Tuesday, June 2,2026 - 10:31 GMT+7  Việt Nam EngLish 

Vietnam’s imports of chemical and chemical products increased 

 Tuesday, June 2,2026

AsemconnectVietnam - In April of 2026, Vietnam's imports of chemicals and chemical products reached US$1.80 billion, a 7.40% increase compared to the previous month and a sharp 31.25% increase compared to the same period in 2025.

For the first four months of 2026, the imports totaled US$6.01 billion, a 19.08% increase compared to the same period last year. This increase reflects the continued strong recovery in demand for raw materials for domestic industrial production, especially in the electronics, plastics, textiles, rubber, battery-energy, and industrial chemical sectors.
Foreign Direct Investment (FDI) enterprises continued to dominate Vietnam's chemical imports. In April of 2026, FDI enterprises imported US$1.14 billion worth of chemicals and chemical products, accounting for 63.64% of the total import value of the entire sector.
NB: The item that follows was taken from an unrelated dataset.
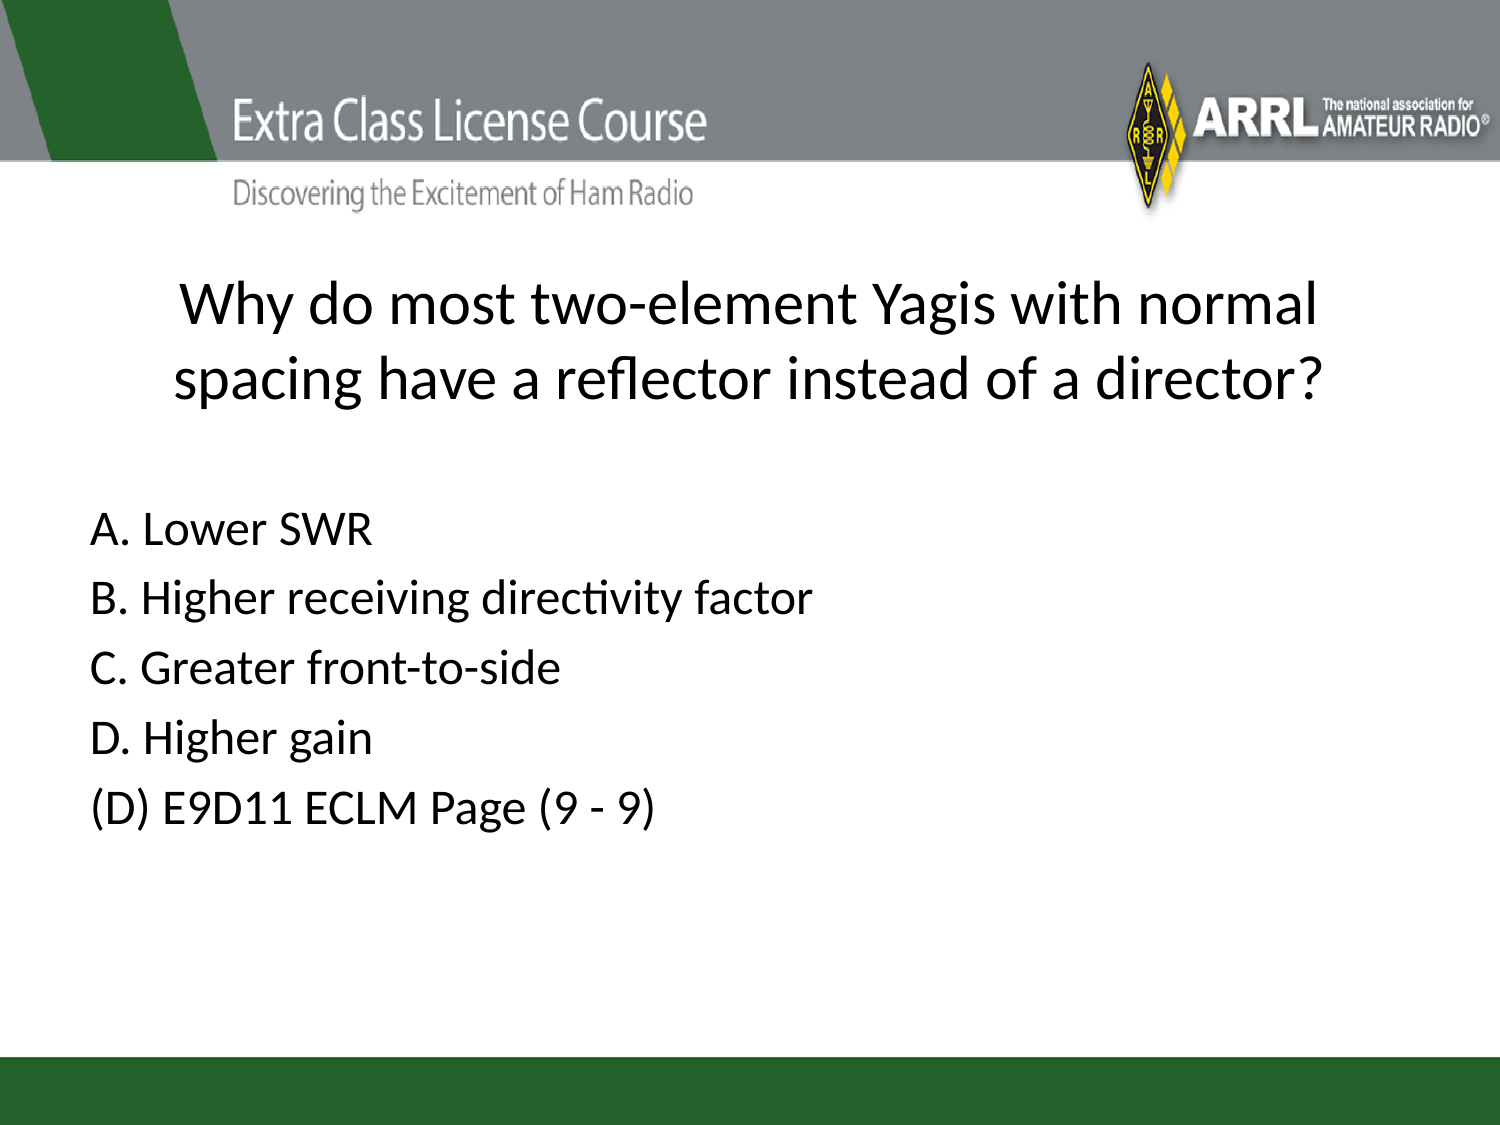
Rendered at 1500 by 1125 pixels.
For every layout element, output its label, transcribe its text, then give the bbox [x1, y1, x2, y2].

Overall, in the first four months of the year, this sector's import turnover reached US$3.88 billion, a sharp increase of 36.73% compared to the same period last year, raising its share to 64.55%, significantly higher than the 56.22% of the same period in 2025.
This development showed that FDI enterprises, especially in the electronics, semiconductor, petrochemical, battery, and high-tech materials sectors, are continuing to expand production in Vietnam, leading to a large demand for imported basic chemicals, specialty chemicals, and intermediate raw materials.
China continued to be the largest supplier of chemicals to Vietnam, with import turnover reaching US$2.74 billion in the first four months of 2026, a sharp increase of 27.12% compared to the same period last year and accounting for 45.54% of the total import turnover of the entire industry. In April of 2026 alone, the imports from China reached US$892.19 million, a 20.64% increase compared to the previous month and a 50.68% increase compared to the same period last year.
The sharp increase in imports from China reflects the trend of Vietnamese businesses continuing to take advantage of the favorable prices, scale of production, and stable supply from this market. At the same time, the recovery of the domestic electronics, mechanical, plastics, and renewable energy industries is also increasing the demand for intermediate chemicals and industrial raw materials imported from China.
The total chemical imports from ASEAN reached US$802.75 million in the first four months of the year, a 7.86% increase compared to the same period last year, but the share decreased from 14.76% to 13.37%. Malaysia was the most prominent market with a turnover of US$317.64 million, a sharp increase of 37.53%, mainly due to demand for imported petrochemicals and plastic raw materials. Conversely, the imports from Singapore decreased sharply by 21.18%, while the imorts from Indonesia remained almost unchanged and the imports from Thailand only increased slightly by 3.12%.
South Korea and Japan continued to be two important sources of chemicals for Vietnam. In the first four months of 2016, imports from South Korea reached US$510.74 million, an increase of 20.14%, while imports from Japan reached US$449.20 million, an increase of 19.48%. These were mainly high-tech chemicals serving the electronics, semiconductor, battery, and precision industrial manufacturing industries.
Taiwan also recorded positive growth with a turnover of US$445.35 million, an increase of 18.97% compared to the same period last year. This indicates that the demand for imported chemical raw materials for the production of plastics, electronic components, and industrial chemicals remains high.
For the US market, chemical imports reached $369.58 million in the first four months of the year, a sharp increase of 35.79%. This is one of the highest increases among major markets, reflecting the increased demand for specialty chemicals, pharmaceuticals, industrial additives, and high-tech materials from the US.
Conversely, the imports from the EU are trending downwards. In the first four months of 2026, chemical imports from the EU reached $312.02 million, a decrease of 5.87% compared to the same period last year, and the share decreased from 6.57% to 5.20%. Some markets experienced significant declines, such as Germany (down 16.51%), the Netherlands (down 4.81%), and Finland (down 7.70%). The main reason was that industrial chemical prices in Europe remain high due to rising energy and environmental costs, leading Vietnamese businesses to shift towards importing from more competitive Asian markets.
Besides traditional markets, several smaller markets recorded notable growth, such as Canada (up 80.92%), Hong Kong (up 53.96%), South Africa (up 52.13%), and Australia (up 26.15%). This indicates that Vietnamese businesses are gradually diversifying their chemical raw material supply sources to reduce the risk of dependence on a few large markets.
Despite this positive growth trend, Vietnam's chemical import activities still face many risks. Fluctuations in global oil and petrochemical prices continue to impact import prices. Furthermore, trade tensions, logistical risks, and the tightening of environmental standards in many countries could increase import costs in the future.